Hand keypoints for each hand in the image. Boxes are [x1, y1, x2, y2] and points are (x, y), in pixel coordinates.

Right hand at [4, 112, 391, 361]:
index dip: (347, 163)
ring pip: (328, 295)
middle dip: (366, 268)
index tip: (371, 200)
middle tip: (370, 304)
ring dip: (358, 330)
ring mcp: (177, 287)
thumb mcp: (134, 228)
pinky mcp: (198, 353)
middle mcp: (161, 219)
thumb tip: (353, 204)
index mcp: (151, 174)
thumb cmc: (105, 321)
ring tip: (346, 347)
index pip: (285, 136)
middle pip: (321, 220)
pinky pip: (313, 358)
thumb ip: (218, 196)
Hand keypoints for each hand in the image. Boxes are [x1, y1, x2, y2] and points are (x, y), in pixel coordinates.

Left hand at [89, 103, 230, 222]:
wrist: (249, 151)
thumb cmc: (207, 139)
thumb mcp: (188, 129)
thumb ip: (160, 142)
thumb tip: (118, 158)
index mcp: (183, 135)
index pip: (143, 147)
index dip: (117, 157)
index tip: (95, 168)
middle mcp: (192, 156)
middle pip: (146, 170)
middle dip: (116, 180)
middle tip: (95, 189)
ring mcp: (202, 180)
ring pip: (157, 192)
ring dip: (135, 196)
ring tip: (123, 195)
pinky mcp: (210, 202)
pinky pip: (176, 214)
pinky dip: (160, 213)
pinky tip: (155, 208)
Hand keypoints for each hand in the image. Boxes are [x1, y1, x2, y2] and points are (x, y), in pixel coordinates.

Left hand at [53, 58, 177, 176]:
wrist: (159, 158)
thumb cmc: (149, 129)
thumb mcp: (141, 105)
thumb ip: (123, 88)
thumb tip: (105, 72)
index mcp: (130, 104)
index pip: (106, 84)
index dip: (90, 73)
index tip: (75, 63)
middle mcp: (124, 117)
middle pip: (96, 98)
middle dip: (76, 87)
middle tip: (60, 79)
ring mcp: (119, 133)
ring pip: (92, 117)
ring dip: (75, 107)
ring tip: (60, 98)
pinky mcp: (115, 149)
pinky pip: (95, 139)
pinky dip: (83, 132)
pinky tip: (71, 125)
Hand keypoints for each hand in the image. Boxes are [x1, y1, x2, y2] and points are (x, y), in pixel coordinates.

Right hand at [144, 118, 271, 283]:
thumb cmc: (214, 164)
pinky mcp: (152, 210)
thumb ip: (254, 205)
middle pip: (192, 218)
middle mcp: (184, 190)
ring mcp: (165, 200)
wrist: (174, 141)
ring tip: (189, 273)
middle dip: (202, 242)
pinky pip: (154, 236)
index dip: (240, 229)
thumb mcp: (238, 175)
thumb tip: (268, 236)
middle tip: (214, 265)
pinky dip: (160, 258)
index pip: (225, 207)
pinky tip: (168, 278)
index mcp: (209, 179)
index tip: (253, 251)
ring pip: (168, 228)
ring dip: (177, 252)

**PROBLEM DESCRIPTION**
A precise copy of all the records is needed.

**YOUR SOLUTION**
Hand keypoints for each hand in the image. Boxes are [x1, y1, x2, y2] and points are (x, y), in pixel coordinates.

Right hand at [4, 112, 391, 361]:
index dip: (347, 163)
ring pip: (328, 295)
middle dip: (366, 268)
index tip: (371, 200)
middle tip: (370, 304)
ring dip: (358, 330)
ring mcp: (177, 287)
thumb mcp: (134, 228)
pinky mcp: (198, 353)
middle mcp: (161, 219)
thumb tip: (353, 204)
index mcp: (151, 174)
thumb cmc: (105, 321)
ring tip: (346, 347)
index pip: (285, 136)
middle pip: (321, 220)
pinky pip: (313, 358)
thumb ip: (218, 196)
Hand keypoints for each hand in the image. Boxes are [x1, y1, x2, y2] and points are (x, y), in pixel coordinates.

Left hand at [89, 103, 230, 222]:
wrist: (249, 151)
thumb cmc: (207, 139)
thumb mcp: (188, 129)
thumb ip: (160, 142)
thumb tip: (118, 158)
index mcp: (183, 135)
index pip: (143, 147)
index dip: (117, 157)
index tip: (95, 168)
middle mcp: (192, 156)
middle pip: (146, 170)
middle dip: (116, 180)
middle tip: (95, 189)
ring mcp: (202, 180)
ring pip: (157, 192)
ring dip: (135, 196)
ring tip: (123, 195)
pinky mcp: (210, 202)
pinky pip: (176, 214)
pinky dip: (160, 213)
pinky tip: (155, 208)
Hand keypoints for each hand in the image. Boxes are [x1, y1, x2, y2] and points are (x, y), in pixel coordinates.

Left hand at [53, 58, 177, 176]:
wrist: (159, 158)
thumb cmc: (149, 129)
thumb mcp: (141, 105)
thumb ip: (123, 88)
thumb tip: (105, 72)
index mcp: (130, 104)
index pip: (106, 84)
index dip: (90, 73)
index tip: (75, 63)
middle mcp: (124, 117)
middle pip: (96, 98)
middle dip: (76, 87)
middle tip: (60, 79)
ring mcp: (119, 133)
ring pip: (92, 117)
ring dip: (75, 107)
ring tip: (60, 98)
pinky mcp: (115, 149)
pinky pip: (95, 139)
pinky dip: (83, 132)
pinky tip: (71, 125)
Hand keypoints for each hand in the image. Boxes are [x1, y1, x2, y2] and points are (x, y), in pixel coordinates.

Right hand at [144, 118, 271, 283]:
thumb cmc: (214, 164)
pinky mcp: (152, 210)
thumb ip: (254, 205)
middle pip: (192, 218)
middle mcp: (184, 190)
ring mcp: (165, 200)
wrist: (174, 141)
ring tip: (189, 273)
middle dip: (202, 242)
pinky pip: (154, 236)
index dip: (240, 229)
thumb mcp: (238, 175)
thumb tip: (268, 236)
middle tip: (214, 265)
pinky dip: (160, 258)
index pip: (225, 207)
pinky tip: (168, 278)
index mcp: (209, 179)
index tip: (253, 251)
ring pip: (168, 228)
ring dip: (177, 252)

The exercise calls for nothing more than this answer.